What would happen if we replaced those 16 disk-based V7000s with all-flash V7000s? Each of the disk-based ones delivered 32,502.7 IOPS. Let’s substitute them with 16 all-flash V7000s, like the one above, and, extrapolate linearly; we would get 1,927,877.4 SPC-1 IOPS – nearly 2 million IOPS. Come on IBM: go for it.

via All-flash IBM V7000 smashes Oracle/Sun ZFS box • The Register.

That’s right, IBM is understanding the Flash-based SSD SAN market and is making some benchmark systems to help market its disk arrays. Finally we’re seeing some best case scenarios for these high end throughput monsters. It’s entirely possible to create a 2Million IOPS storage SAN. You just have to assemble the correct components and optimize your storage controllers. What was once a theoretical maximum throughput (1M IOPs) is now achievable without anything more than a purchase order and an account representative from IBM Global Services. It’s not cheap, not by a longshot but your Big Data project or OLAP with Dashboard may just see orders of magnitude increases in speed. It’s all just a matter of money. And probably some tweaking via an IBM consultant as well (touche).

Granted that IBM doesn’t have this as a shipping product isn’t really the point. On paper what can be achieved by mixing matching enterprise storage appliances and disk arrays and software controllers is beyond what any other company is selling IS the point.

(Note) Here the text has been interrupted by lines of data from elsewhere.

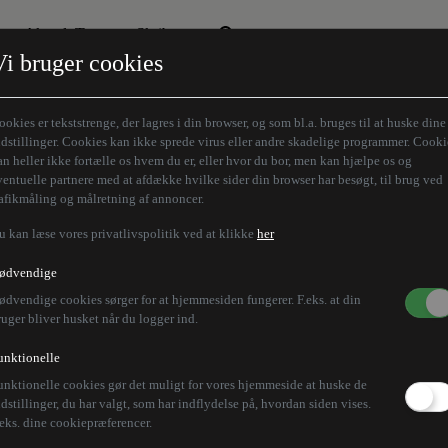
Aktuelt Tema
Skribenter
Vi bruger cookies
Den borgelige brille
Alle vores skribenter
Remigration
Modløberne
ookies er tekststrenge, der lagres i din browser, og som bl.a. bruges til at huske dine
Humaniora forfra
Z-aksen
ndstillinger. Cookies kan ikke sprede virus eller andre skadelige programmer. Cooki
an heller ikke fortælle os hvem du er, eller hvor du bor, men kan hjælpe os og
Store Danskere
ventuelle partnere med at afdække hvilke sider din browser har besøgt, til brug ved
rafikmåling og målretning af annoncer.
u kan læse vores privatlivspolitik ved at klikke
her
ødvendige
ødvendige cookies sørger for at hjemmesiden fungerer. F.eks. at din
ruger bliver husket når du logger ind.
unktionelle
unktionelle cookies gør det muligt for vores hjemmeside at huske de
ndstillinger, du har valgt, som har indflydelse på, hvordan siden vises.
.eks. dine cookiepræferencer.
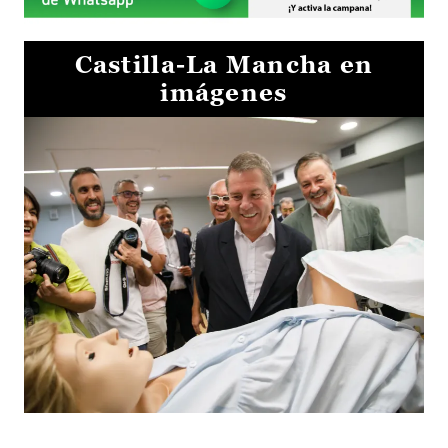
Castilla-La Mancha en
imágenes
Visita al Centro de Simulación e Innovación de Cuenca 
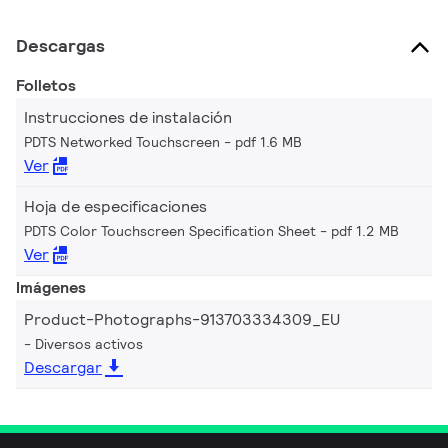
Descargas
Folletos
Instrucciones de instalación
PDTS Networked Touchscreen
pdf 1.6 MB
Ver
Hoja de especificaciones
PDTS Color Touchscreen Specification Sheet
pdf 1.2 MB
Ver
Imágenes
Product-Photographs-913703334309_EU
Diversos activos
Descargar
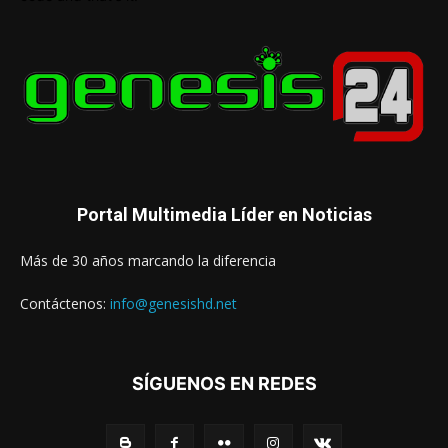
Portal Multimedia Líder en Noticias
Más de 30 años marcando la diferencia
Contáctenos:
info@genesishd.net
SÍGUENOS EN REDES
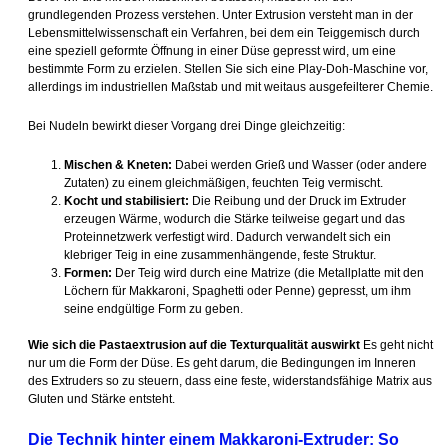
grundlegenden Prozess verstehen. Unter Extrusion versteht man in der
Lebensmittelwissenschaft ein Verfahren, bei dem ein Teiggemisch durch
eine speziell geformte Öffnung in einer Düse gepresst wird, um eine
bestimmte Form zu erzielen. Stellen Sie sich eine Play-Doh-Maschine vor,
allerdings im industriellen Maßstab und mit weitaus ausgefeilterer Chemie.
Bei Nudeln bewirkt dieser Vorgang drei Dinge gleichzeitig:
Mischen & Kneten:
Dabei werden Grieß und Wasser (oder andere
Zutaten) zu einem gleichmäßigen, feuchten Teig vermischt.
Kocht und stabilisiert:
Die Reibung und der Druck im Extruder
erzeugen Wärme, wodurch die Stärke teilweise gegart und das
Proteinnetzwerk verfestigt wird. Dadurch verwandelt sich ein
klebriger Teig in eine zusammenhängende, feste Struktur.
Formen:
Der Teig wird durch eine Matrize (die Metallplatte mit den
Löchern für Makkaroni, Spaghetti oder Penne) gepresst, um ihm
seine endgültige Form zu geben.
Wie sich die Pastaextrusion auf die Texturqualität auswirkt
Es geht nicht
nur um die Form der Düse. Es geht darum, die Bedingungen im Inneren
des Extruders so zu steuern, dass eine feste, widerstandsfähige Matrix aus
Gluten und Stärke entsteht.
Die Technik hinter einem Makkaroni-Extruder: So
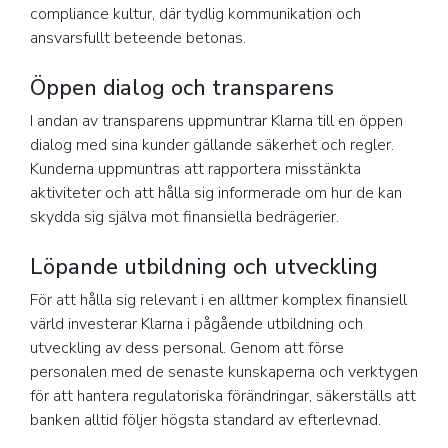
compliance kultur, där tydlig kommunikation och
ansvarsfullt beteende betonas.
Öppen dialog och transparens
I andan av transparens uppmuntrar Klarna till en öppen
dialog med sina kunder gällande säkerhet och regler.
Kunderna uppmuntras att rapportera misstänkta
aktiviteter och att hålla sig informerade om hur de kan
skydda sig själva mot finansiella bedrägerier.
Löpande utbildning och utveckling
För att hålla sig relevant i en alltmer komplex finansiell
värld investerar Klarna i pågående utbildning och
utveckling av dess personal. Genom att förse
personalen med de senaste kunskaperna och verktygen
för att hantera regulatoriska förändringar, säkerställs att
banken alltid följer högsta standard av efterlevnad.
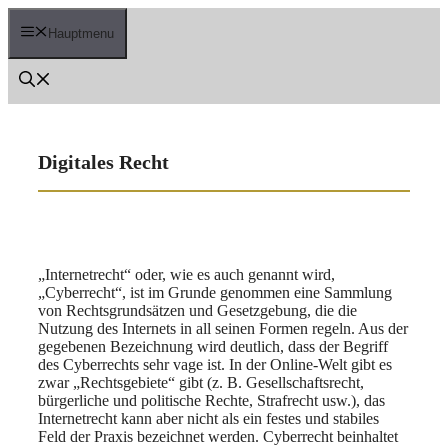
Zum
Inhalt
Hauptmenu
springen
Digitales Recht
„Internetrecht“ oder, wie es auch genannt wird,
„Cyberrecht“, ist im Grunde genommen eine Sammlung
von Rechtsgrundsätzen und Gesetzgebung, die die
Nutzung des Internets in all seinen Formen regeln. Aus der
gegebenen Bezeichnung wird deutlich, dass der Begriff
des Cyberrechts sehr vage ist. In der Online-Welt gibt es
zwar „Rechtsgebiete“ gibt (z. B. Gesellschaftsrecht,
bürgerliche und politische Rechte, Strafrecht usw.), das
Internetrecht kann aber nicht als ein festes und stabiles
Feld der Praxis bezeichnet werden. Cyberrecht beinhaltet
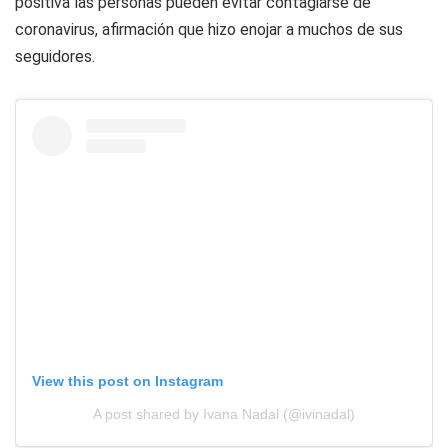
positiva las personas pueden evitar contagiarse de
coronavirus, afirmación que hizo enojar a muchos de sus
seguidores.
View this post on Instagram
A post shared by Ivana Nadal (@ivinadal)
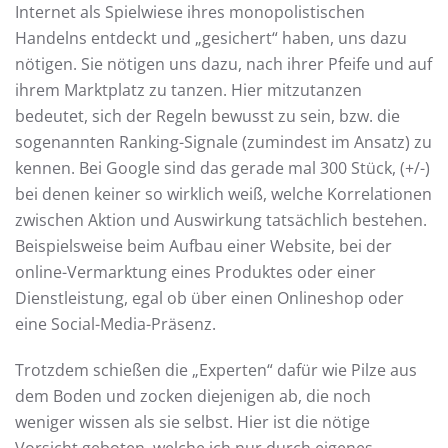
Internet als Spielwiese ihres monopolistischen
Handelns entdeckt und „gesichert“ haben, uns dazu
nötigen. Sie nötigen uns dazu, nach ihrer Pfeife und auf
ihrem Marktplatz zu tanzen. Hier mitzutanzen
bedeutet, sich der Regeln bewusst zu sein, bzw. die
sogenannten Ranking-Signale (zumindest im Ansatz) zu
kennen. Bei Google sind das gerade mal 300 Stück, (+/-)
bei denen keiner so wirklich weiß, welche Korrelationen
zwischen Aktion und Auswirkung tatsächlich bestehen.
Beispielsweise beim Aufbau einer Website, bei der
online-Vermarktung eines Produktes oder einer
Dienstleistung, egal ob über einen Onlineshop oder
eine Social-Media-Präsenz.
Trotzdem schießen die „Experten“ dafür wie Pilze aus
dem Boden und zocken diejenigen ab, die noch
weniger wissen als sie selbst. Hier ist die nötige
Vorsicht geboten, welche ich nur durch eigenes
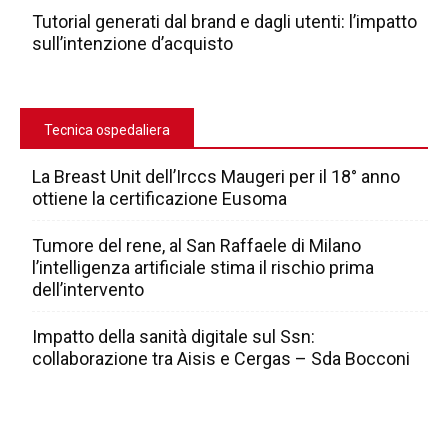
Tutorial generati dal brand e dagli utenti: l’impatto
sull’intenzione d’acquisto
Tecnica ospedaliera
La Breast Unit dell’Irccs Maugeri per il 18° anno
ottiene la certificazione Eusoma
Tumore del rene, al San Raffaele di Milano
l’intelligenza artificiale stima il rischio prima
dell’intervento
Impatto della sanità digitale sul Ssn:
collaborazione tra Aisis e Cergas – Sda Bocconi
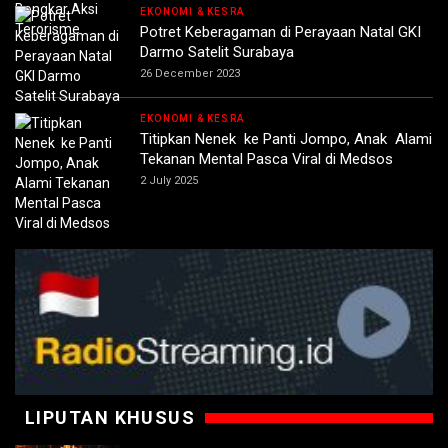
EKONOMI & KESRA
Potret Keberagaman di Perayaan Natal GKI
Darmo Satelit Surabaya
26 December 2023
EKONOMI & KESRA
Titipkan Nenek ke Panti Jompo, Anak Alami
Tekanan Mental Pasca Viral di Medsos
2 July 2025
LIPUTAN KHUSUS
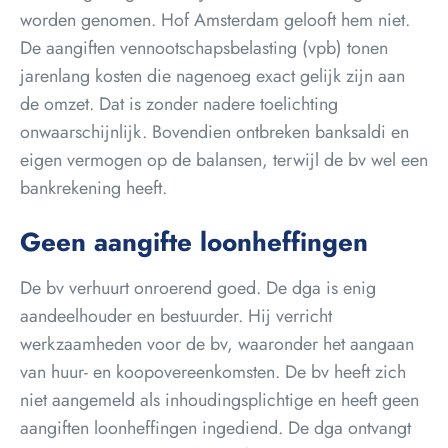
worden genomen. Hof Amsterdam gelooft hem niet.
De aangiften vennootschapsbelasting (vpb) tonen
jarenlang kosten die nagenoeg exact gelijk zijn aan
de omzet. Dat is zonder nadere toelichting
onwaarschijnlijk. Bovendien ontbreken banksaldi en
eigen vermogen op de balansen, terwijl de bv wel een
bankrekening heeft.
Geen aangifte loonheffingen
De bv verhuurt onroerend goed. De dga is enig
aandeelhouder en bestuurder. Hij verricht
werkzaamheden voor de bv, waaronder het aangaan
van huur- en koopovereenkomsten. De bv heeft zich
niet aangemeld als inhoudingsplichtige en heeft geen
aangiften loonheffingen ingediend. De dga ontvangt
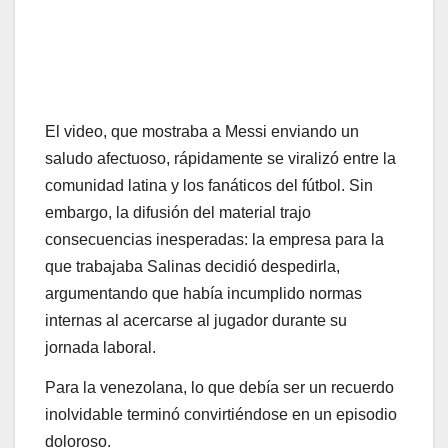
El video, que mostraba a Messi enviando un
saludo afectuoso, rápidamente se viralizó entre la
comunidad latina y los fanáticos del fútbol. Sin
embargo, la difusión del material trajo
consecuencias inesperadas: la empresa para la
que trabajaba Salinas decidió despedirla,
argumentando que había incumplido normas
internas al acercarse al jugador durante su
jornada laboral.
Para la venezolana, lo que debía ser un recuerdo
inolvidable terminó convirtiéndose en un episodio
doloroso.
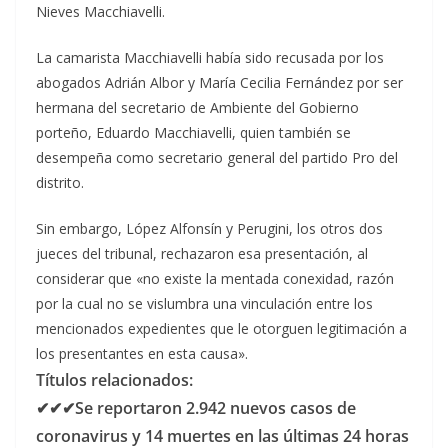
Nieves Macchiavelli.
La camarista Macchiavelli había sido recusada por los
abogados Adrián Albor y María Cecilia Fernández por ser
hermana del secretario de Ambiente del Gobierno
porteño, Eduardo Macchiavelli, quien también se
desempeña como secretario general del partido Pro del
distrito.
Sin embargo, López Alfonsín y Perugini, los otros dos
jueces del tribunal, rechazaron esa presentación, al
considerar que «no existe la mentada conexidad, razón
por la cual no se vislumbra una vinculación entre los
mencionados expedientes que le otorguen legitimación a
los presentantes en esta causa».
Títulos relacionados:
✔✔✔Se reportaron 2.942 nuevos casos de
coronavirus y 14 muertes en las últimas 24 horas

There’s a goldmine to be had if anyone outside of a high frequency trading skunkworks just shares a little bit of in-house knowledge product familiarity. No doubt it’s not just the network connections that make things faster it is the IOPs that will out no matter what. Write vs. Read and latency will always trump the fastest access to an updated price in my book. But I don’t work for a high-frequency trading skunkworks either, I’m not privy to the demands made upon those engineers and consultants.  But still we are now in the best, boldest time yet of nearly too much speed on the storage front. Only thing holding us back is the network access times.